The (near) demise of the primary
caregiver defense: PEOPLE v.. MENTCH
by Donald Lipmanson
California's Supreme Court has drastically narrowed the
range of people to whom Proposition 215 (The Compassionate Use Act of 1996)
grants a degree of immunity from prosecution for possessing, cultivating or
transporting marijuana.
In its November 24, 2008 ruling in the case of People
v. Roger Mentch, the high court settled, at least for now, the question of
who may qualify as a "primary caregiver" lawfully entitled to provide marijuana
to a seriously ill person holding a physician's recommendation or approval.
Their short answer is that most people will not qualify if their care-giving
consists primarily of supplying marijuana to a patient.
The Court also ruled that the state's Medical Marijuana Program (a.k.a.
SB 420) does not give a caregiver any additional defenses beyond what is contained
in Prop. 215.
Smelly Cash:
Mentch's problems with the law began when over the course
of two months, he deposited about $11k in a Santa Cruz bank, cash that so
reeked of marijuana that it was withdrawn from circulation and led the bank
teller to file a suspicious activity report. A search warrant led to
the seizure of 192 indoor plants (57 of which were small clones) and a single
215 recommendation.
Mentch told the cops that he got four harvests each year
and smoked four joints per day, using up to two ounces per month. He
admitted selling most of his excess at below street prices to five other medical
users - all of whom had valid recommendations and occasionally were driven
to their medical appointments by Mentch - or occasionally to a club.
He claimed he never turned a profit and didn't always recoup his growing costs.
A Monterey County jury convicted Mentch of cultivation
and possession of marijuana for sale. In upholding his conviction, the
Supreme Court explained that a genuine Prop. 215 care-giver must show that
s/he 1) had been designated as primary caregiver by a legitimate medical marijuana
patient; 2) consistently provided care-giving, by assuming responsibility
for the patient's housing, health and/or safety no later than when s/he first
began providing the patient with marijuana; and 3) the care-giving was independent
of marijuana-related services to the patient.
Simply providing marijuana to a legitimate patient does
not make one a caregiver, no matter how consistently the marijuana is furnished.
Much More than Marijuana:
The Court explained that a genuine caretaking relationship
is directed at "core survival needs of a seriously ill patient, not just pharmaceutical
need." A Prop. 215 caregiver must be a "lead" or "central caregiver,"
responsible for helping provide daily necessities of life for a seriously
or permanently ill patient. Simply providing marijuana to a legitimate
patient does not make one a caregiver, no matter how consistently the marijuana
is furnished. For that reason a cannabis club that simply requires
a patient to designate the club as primary caregiver does not qualify for
that status.
The timing of the care-giving relationship also is critical
to its legitimacy. To be immune from prosecution for cultivating, possessing
or transporting marijuana, the caregiver must not have provided the patient
with marijuana before the care-giving relationship went into effect.

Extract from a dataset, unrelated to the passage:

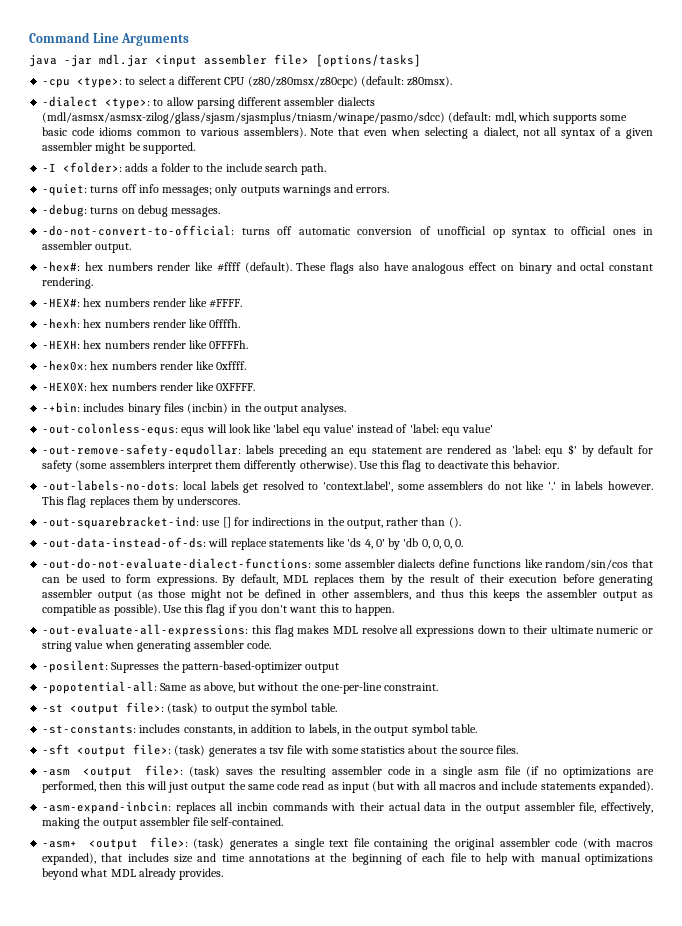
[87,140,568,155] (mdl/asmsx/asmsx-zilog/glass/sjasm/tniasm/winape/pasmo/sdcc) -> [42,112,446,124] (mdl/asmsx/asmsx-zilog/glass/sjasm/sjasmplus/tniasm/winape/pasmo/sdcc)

One cannot establish an after-the-fact care-giving relationship in order to
avoid prosecution. People most likely to qualify as primary caregivers
under Prop. 215 include the spouse, domestic partner, child or parent of a
patient, or licensed hospice nurses.
Conduct that undermines what might otherwise be a valid
caregiver claim includes diverting any portion of one's medical marijuana
to even a single person who is not a valid patient, or supplying a cannabis
club or cooperative. To bolster its decision, the Mentch opinion quoted
the ballot argument in favor of Proposition 215, which was "not intended to
protect anyone who grows too much or tries to sell it."
Finally, the Court mentioned that states like New Mexico
and Vermont only require that a caregiver assume responsibility for "managing
the well-being of a patient" with respect to their use of medical marijuana.
To this criminal defense lawyer, the Court appears to
be telegraphing its understanding that the Mentch decision may cripple truly
needy patients' access to an important medication, along with a recognition
that the definition of primary caregiver under Prop. 215 may need to be liberalized
to avoid that harmful outcome. •
Donald Lipmanson is a defense attorney practicing in Mendocino County.